Außerdem bin ich mir nicht so sicher, ob die "mein Bauch gehört mir"-Fraktion tatsächlich mehrheitlich für die Einschränkung des Rechtes auf die Verfügbarkeit des eigenen Körpers bezüglich des anderen Themas ist.

Zum Verbot:

Zumindest würde eine Erschwerung der Abtreibung bei Erleichterung alternativer Möglichkeiten, das Kind (nach der Gerburt!) loszuwerden, helfen.

So weit zu gehen wie ich, und den Infantizid einfach als Mord zu verfolgen und mit der Todesstrafe zu beantworten, muss man ja nicht gehen. :))
Ich bin dafür, die Austragung und das Leben mit dem Kind zu erleichtern. Todesstrafen lehne ich prinzipiell ab.
Ein Verbot bewirkt aus meiner Sicht direkt die Schaffung eines illegalen Marktes, der - mit allen Konsequenzen - das gesellschaftliche Leben zusätzlich belastet (vor allem bei solch finalen Strafandrohungen, wie Du sie forderst).
Exzessives Sport treiben zu bewerten, wäre unter diesen Umständen auch schwierig.

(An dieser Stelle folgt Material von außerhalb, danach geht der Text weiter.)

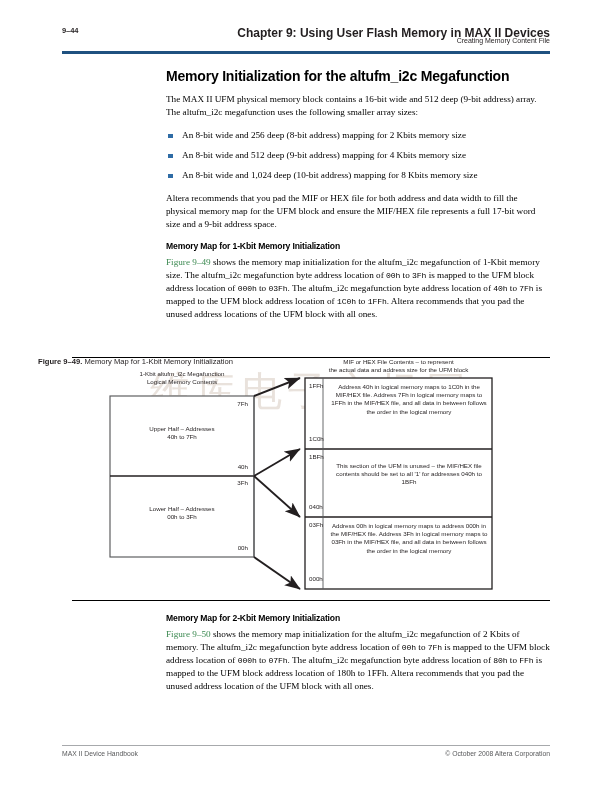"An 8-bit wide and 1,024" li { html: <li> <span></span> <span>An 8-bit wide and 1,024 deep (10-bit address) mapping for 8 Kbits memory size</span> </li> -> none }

Ich sehe schlicht keine Vorteile eines Verbotes.

Bienenstich
05.06.2012, 21:19
Verstehe ich nicht.
Inwiefern betrifft der Vorgang den Fötus denn nicht, nur weil der nicht denken kann? ?(


Mein möglicherweise vorhandenes Mitgefühl für etwaige Notlagen werdender Mütter hat allerdings wenig bis garnix zu tun mit der Frage danach, ob's okay ist, Leute zu zerschreddern odgl. mehr.

Betroffenheit setzt Denken voraus.
Due erwähntes "Betroffenheit" und nicht "Mitgefühl". Bring nix durcheinander, nur damit es in Deine Argumentation paßt.

-jmw-
05.06.2012, 21:50
Betroffenheit setzt Denken voraus.
Reden wir aneinander vorbei?
Bspw. der Hummer im Topf denkt zwar nicht, ist ja aber wohl einer, den der Vorgang des Kochens betrifft, oder?


Due erwähntes "Betroffenheit" und nicht "Mitgefühl". Bring nix durcheinander, nur damit es in Deine Argumentation paßt.
Die Empathie stammt von Dir, nicht von mir.